Geschichte der Blasmusik bis 1975

Der erste namentlich erwähnte Tadtener Musikant ist der ehemalige Lehrer Julius Schmall. Die Lehrer dieser Zeit fühlten sich auch als Kulturträger und versuchten dies an ihrem Wirkungsort umzusetzen. Man kann daher ausgehen, dass Julius Schmall, schon im Jahre 1888 junge Leute zu Musikern ausgebildet hat. Unter seiner Leitung beherrschten die Musiker nicht nur Blasinstrumente sondern auch Streichinstrumente, wie es zur damaligen Zeit üblich war.


Julius Schmall mit Musikschüler

Bereits vor dem ersten Weltkrieg haben einige Musikanten unter Kapellmeister Martin Kasztler gemeinsam aufgespielt. Ab 1923 spielte die „Altmann-Banda“ Walzer, Polka, Marsch und Landler zur Unterhaltung der Bevölkerung.


"Altmann-Banda"

 

Zur gleichen Zeit hat der damalige Volksschuldirektor Julius Schmall ein eigenes Ensemble gegründet um damit kirchliche Feste umrahmen zu können. Bis 1927 leitete Schmall das Ensemble, ab 1928 übernahm Andreas Janisch die Leitung der Gruppe. Diese Gruppe musizierte in einer Streich- und Bläserbesetzung. Doch im Unterschied zur Altmann-Banda muszierte diese Kapelle nach Noten.


Julius Schmall und die Kirchenmusik 1925

Als 1938 Österreich besetzt wurde, hat die Regierung in die musikalischen Angelegenheiten der österreichischen Dorfkapellen eingegriffen. Somit wurden die Kapellen „Altmann-Banda“ und die Kapelle von Andreas Janisch zu einer Fusion gezwungen, denn ansonsten hätte der Spielbetrieb eingestellt werden müssen. Der Spielbetrieb musste dann schließlich während des zweiten Weltkrieges doch ganz eingestellt werden.

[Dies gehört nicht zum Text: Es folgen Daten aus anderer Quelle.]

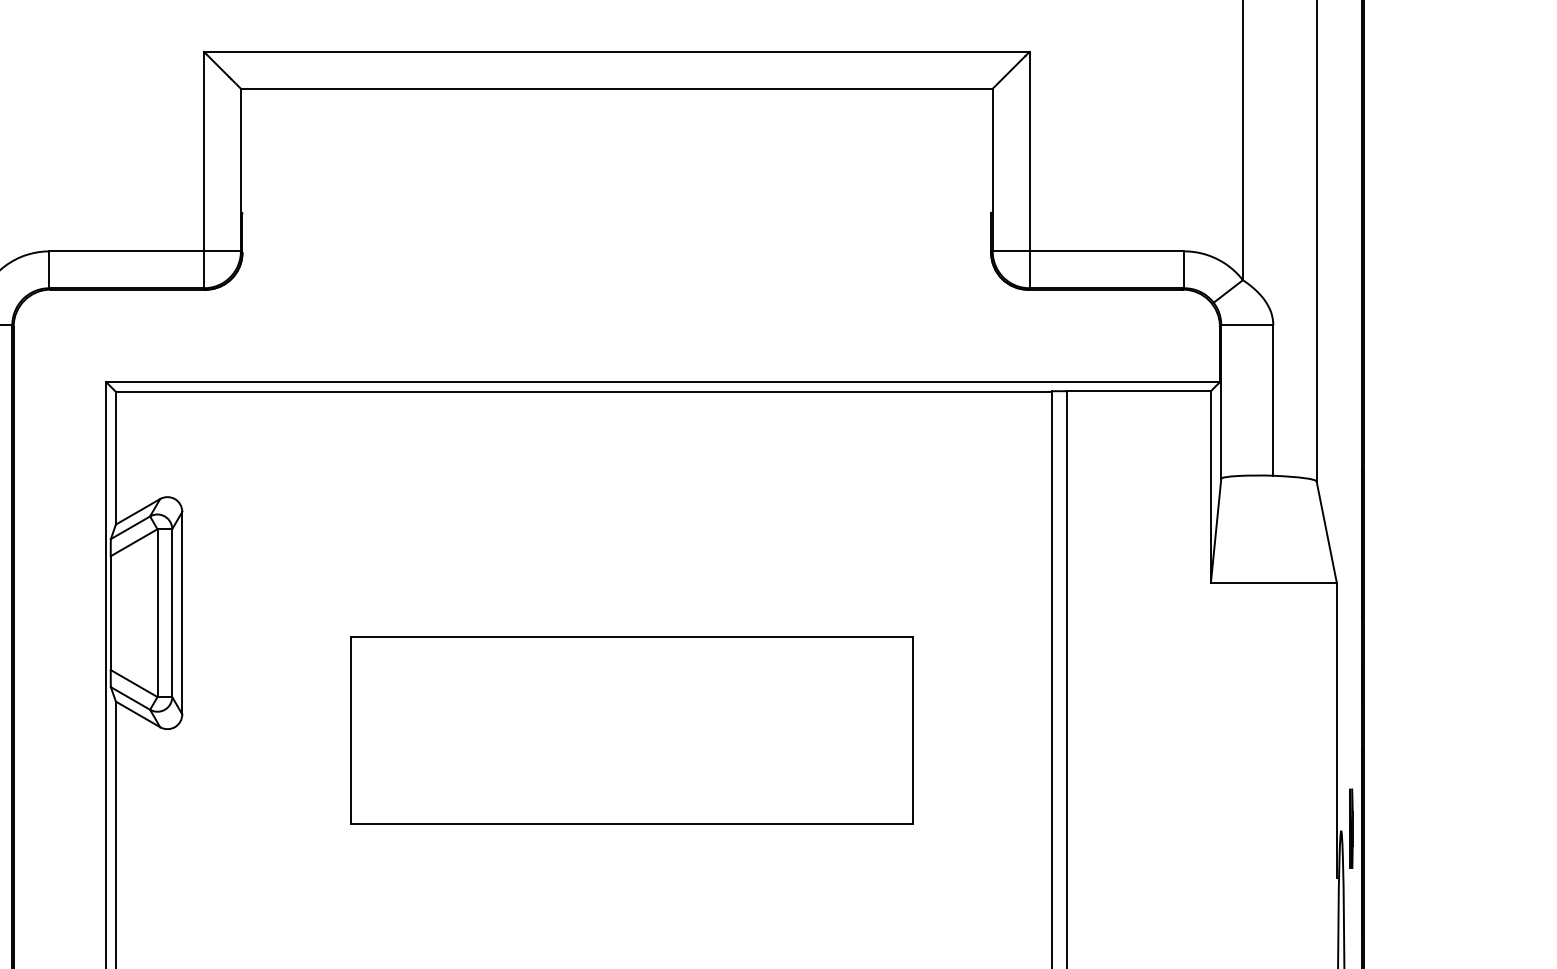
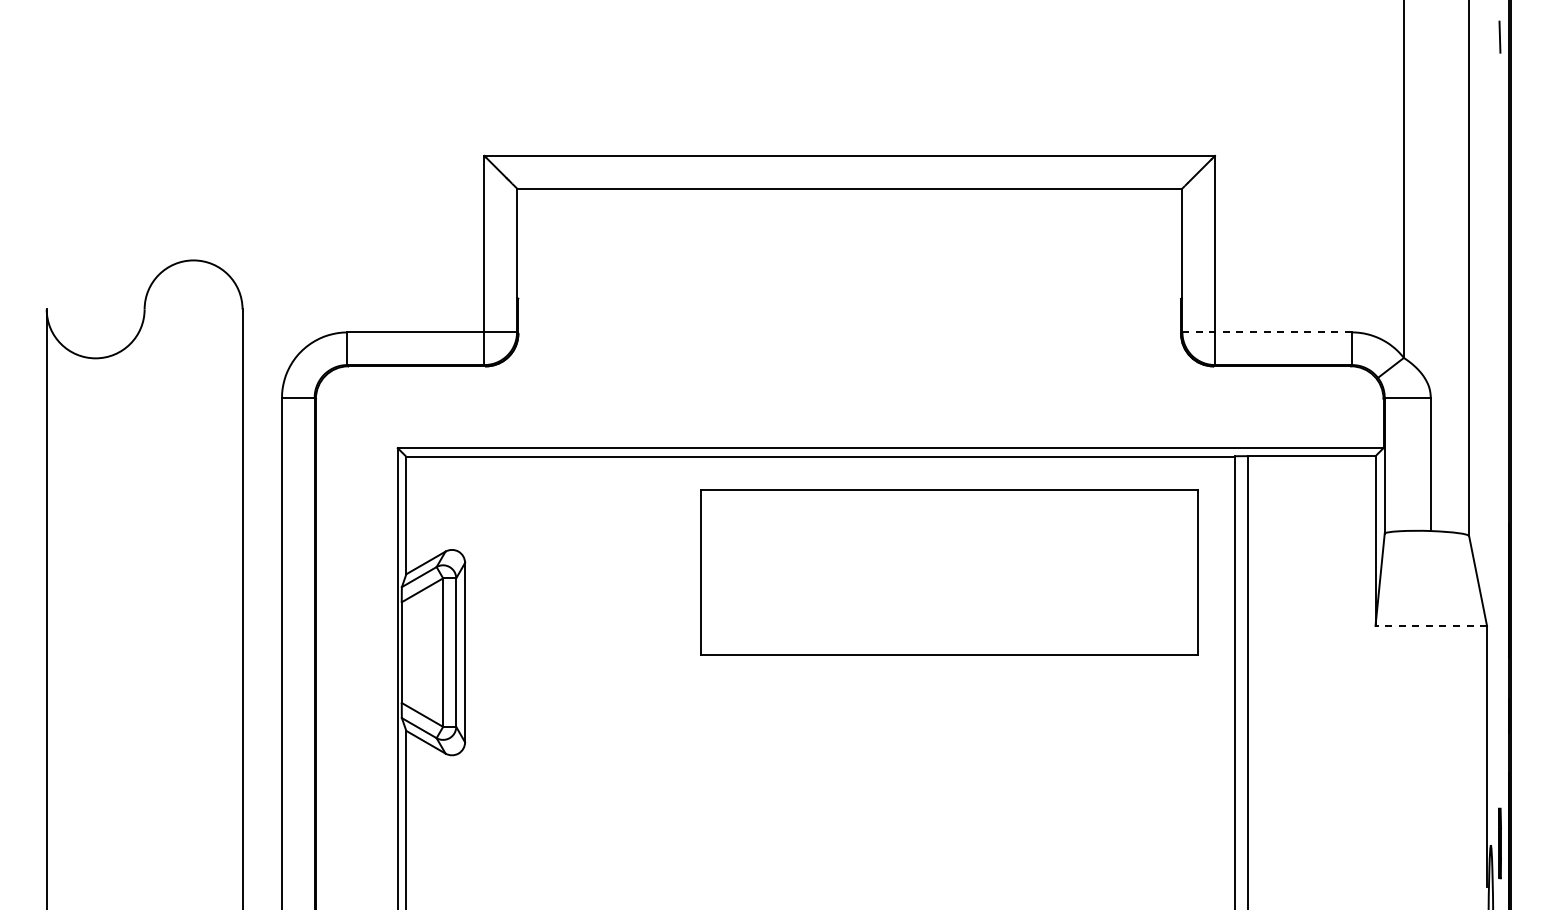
line: (1088, 251) -> (1267, 332), solid -> dashed
line: (1274, 582) -> (1431, 625), solid -> dashed
part: (631, 730) -> (949, 572), moved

Die "fusionierte" Musikkapelle

Im Jahre 1949 schlossen sich 25 Burschen unter der Leitung von Direktor Motal zur Jugendkapelle Tadten zusammen, welche sich aber 1955 von Direktor Motal wieder trennten und sich dann „Bauernkapelle Tadten „ nannte. Die „Tadtener Bauernkapelle“, die 1959 von Michael Ebner übernommen wurde, bestand bis 1964.